*Records*:
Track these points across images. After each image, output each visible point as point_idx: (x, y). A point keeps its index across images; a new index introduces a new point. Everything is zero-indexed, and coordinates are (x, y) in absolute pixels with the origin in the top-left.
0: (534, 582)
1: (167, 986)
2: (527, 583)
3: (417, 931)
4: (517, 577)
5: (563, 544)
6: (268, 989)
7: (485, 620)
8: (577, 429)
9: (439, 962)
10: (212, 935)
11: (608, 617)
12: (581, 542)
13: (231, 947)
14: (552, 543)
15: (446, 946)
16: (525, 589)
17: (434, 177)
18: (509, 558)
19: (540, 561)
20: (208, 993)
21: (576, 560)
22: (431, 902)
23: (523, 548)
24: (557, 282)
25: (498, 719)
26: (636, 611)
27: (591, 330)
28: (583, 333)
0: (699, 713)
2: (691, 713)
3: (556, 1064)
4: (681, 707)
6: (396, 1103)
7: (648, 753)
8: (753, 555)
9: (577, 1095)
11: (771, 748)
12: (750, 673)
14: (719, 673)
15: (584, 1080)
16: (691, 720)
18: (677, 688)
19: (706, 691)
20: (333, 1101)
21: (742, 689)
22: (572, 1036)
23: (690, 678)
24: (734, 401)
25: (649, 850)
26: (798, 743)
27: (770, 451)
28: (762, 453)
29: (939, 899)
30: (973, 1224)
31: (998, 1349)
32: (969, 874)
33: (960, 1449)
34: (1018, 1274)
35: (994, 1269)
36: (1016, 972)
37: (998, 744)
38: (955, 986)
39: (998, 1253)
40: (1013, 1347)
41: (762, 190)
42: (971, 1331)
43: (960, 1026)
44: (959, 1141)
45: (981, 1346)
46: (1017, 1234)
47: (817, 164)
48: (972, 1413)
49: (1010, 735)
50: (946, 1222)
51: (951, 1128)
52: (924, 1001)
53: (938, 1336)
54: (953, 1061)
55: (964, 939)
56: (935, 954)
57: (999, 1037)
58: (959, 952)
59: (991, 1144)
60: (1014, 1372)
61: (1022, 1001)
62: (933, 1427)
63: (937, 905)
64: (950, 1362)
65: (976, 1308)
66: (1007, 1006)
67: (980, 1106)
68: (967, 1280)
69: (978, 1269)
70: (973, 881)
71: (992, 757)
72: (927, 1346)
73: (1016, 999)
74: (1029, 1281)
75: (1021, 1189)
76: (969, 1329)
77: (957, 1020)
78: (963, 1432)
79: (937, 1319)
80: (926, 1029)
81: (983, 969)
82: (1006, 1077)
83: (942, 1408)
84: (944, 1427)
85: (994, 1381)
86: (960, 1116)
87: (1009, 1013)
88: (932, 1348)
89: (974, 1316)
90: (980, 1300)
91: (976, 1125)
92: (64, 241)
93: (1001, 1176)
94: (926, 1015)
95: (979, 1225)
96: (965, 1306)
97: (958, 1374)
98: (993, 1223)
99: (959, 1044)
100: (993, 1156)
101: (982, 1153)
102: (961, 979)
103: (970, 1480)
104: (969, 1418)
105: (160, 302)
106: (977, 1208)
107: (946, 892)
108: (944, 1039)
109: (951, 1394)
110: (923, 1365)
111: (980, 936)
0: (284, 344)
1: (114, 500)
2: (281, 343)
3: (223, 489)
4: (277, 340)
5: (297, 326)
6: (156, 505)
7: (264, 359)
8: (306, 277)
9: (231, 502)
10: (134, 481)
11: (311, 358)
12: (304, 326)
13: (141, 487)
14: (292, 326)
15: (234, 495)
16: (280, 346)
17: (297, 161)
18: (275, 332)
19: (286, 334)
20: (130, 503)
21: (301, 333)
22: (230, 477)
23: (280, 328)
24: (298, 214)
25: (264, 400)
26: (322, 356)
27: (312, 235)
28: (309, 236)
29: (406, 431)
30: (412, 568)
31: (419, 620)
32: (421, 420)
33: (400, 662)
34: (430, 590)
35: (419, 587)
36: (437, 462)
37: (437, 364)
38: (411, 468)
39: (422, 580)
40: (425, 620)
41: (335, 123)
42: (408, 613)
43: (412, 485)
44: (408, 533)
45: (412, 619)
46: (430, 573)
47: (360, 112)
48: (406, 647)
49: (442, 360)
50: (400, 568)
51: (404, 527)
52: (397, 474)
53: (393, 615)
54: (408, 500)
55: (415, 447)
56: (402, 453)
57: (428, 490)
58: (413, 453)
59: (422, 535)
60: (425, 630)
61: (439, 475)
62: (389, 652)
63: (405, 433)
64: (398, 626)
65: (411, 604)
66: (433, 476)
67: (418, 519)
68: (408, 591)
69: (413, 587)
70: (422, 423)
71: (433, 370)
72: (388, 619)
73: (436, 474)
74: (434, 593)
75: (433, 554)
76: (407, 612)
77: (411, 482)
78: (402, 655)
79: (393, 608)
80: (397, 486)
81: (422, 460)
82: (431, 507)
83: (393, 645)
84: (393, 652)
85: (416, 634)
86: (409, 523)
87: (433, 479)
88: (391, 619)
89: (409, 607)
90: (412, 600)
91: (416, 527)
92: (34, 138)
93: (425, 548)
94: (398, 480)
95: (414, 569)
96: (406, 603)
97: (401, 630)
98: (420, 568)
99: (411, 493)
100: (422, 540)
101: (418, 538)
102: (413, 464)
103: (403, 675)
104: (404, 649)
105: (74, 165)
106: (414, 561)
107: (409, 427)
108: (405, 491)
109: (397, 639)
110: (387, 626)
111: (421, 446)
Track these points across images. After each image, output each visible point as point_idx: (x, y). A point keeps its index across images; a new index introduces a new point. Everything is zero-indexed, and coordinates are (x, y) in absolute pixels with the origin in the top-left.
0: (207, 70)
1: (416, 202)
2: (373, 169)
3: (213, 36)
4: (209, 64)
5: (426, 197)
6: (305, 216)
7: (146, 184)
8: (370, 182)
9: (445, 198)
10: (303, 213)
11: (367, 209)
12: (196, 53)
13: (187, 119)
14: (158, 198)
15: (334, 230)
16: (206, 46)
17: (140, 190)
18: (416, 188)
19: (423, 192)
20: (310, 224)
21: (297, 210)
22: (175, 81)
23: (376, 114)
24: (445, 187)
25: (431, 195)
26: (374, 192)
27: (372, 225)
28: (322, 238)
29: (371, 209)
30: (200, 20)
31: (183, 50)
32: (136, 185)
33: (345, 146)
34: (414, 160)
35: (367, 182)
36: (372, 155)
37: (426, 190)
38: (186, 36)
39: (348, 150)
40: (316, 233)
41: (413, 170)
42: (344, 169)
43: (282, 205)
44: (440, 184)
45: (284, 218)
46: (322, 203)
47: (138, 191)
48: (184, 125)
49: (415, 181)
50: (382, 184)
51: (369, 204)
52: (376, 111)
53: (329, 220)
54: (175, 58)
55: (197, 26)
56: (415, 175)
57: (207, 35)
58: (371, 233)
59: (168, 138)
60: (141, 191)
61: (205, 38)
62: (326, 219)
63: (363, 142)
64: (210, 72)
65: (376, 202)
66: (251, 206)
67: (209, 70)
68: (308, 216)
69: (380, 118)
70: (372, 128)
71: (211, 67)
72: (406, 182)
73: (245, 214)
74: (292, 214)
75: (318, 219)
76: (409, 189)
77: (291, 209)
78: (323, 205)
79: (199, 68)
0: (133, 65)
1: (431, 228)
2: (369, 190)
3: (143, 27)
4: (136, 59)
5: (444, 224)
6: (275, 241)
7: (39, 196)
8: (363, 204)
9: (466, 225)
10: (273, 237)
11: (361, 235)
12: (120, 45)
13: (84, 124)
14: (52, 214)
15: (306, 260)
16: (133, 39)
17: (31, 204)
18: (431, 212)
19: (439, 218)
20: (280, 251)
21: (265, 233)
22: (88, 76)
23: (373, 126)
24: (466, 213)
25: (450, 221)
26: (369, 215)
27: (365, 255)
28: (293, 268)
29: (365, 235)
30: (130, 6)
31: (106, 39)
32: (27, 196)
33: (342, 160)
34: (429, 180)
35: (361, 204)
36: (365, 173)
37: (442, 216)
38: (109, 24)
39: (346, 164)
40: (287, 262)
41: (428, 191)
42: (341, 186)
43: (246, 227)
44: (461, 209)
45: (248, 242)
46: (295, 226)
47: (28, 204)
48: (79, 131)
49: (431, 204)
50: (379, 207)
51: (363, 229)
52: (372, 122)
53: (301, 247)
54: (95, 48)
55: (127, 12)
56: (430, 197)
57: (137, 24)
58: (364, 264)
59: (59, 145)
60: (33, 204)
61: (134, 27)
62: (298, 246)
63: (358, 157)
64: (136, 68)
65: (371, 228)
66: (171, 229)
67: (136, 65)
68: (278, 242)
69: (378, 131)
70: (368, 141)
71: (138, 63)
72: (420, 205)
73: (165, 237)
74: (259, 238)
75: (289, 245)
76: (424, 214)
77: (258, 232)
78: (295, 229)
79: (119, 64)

*Brief*: Rewrite the items from their first line through the line containing "2: (527, 583)", with both of those lines included, and switch "zero-indexed" to "one-indexed" while leaving everything else unchanged. Give only those lines.

*Your response*:
Track these points across images. After each image, output each visible point as point_idx: (x, y). A point keeps its index across images; a new index introduces a new point. Everything is one-indexed, and coordinates are (x, y) in absolute pixels with the origin in the top-left.
0: (534, 582)
1: (167, 986)
2: (527, 583)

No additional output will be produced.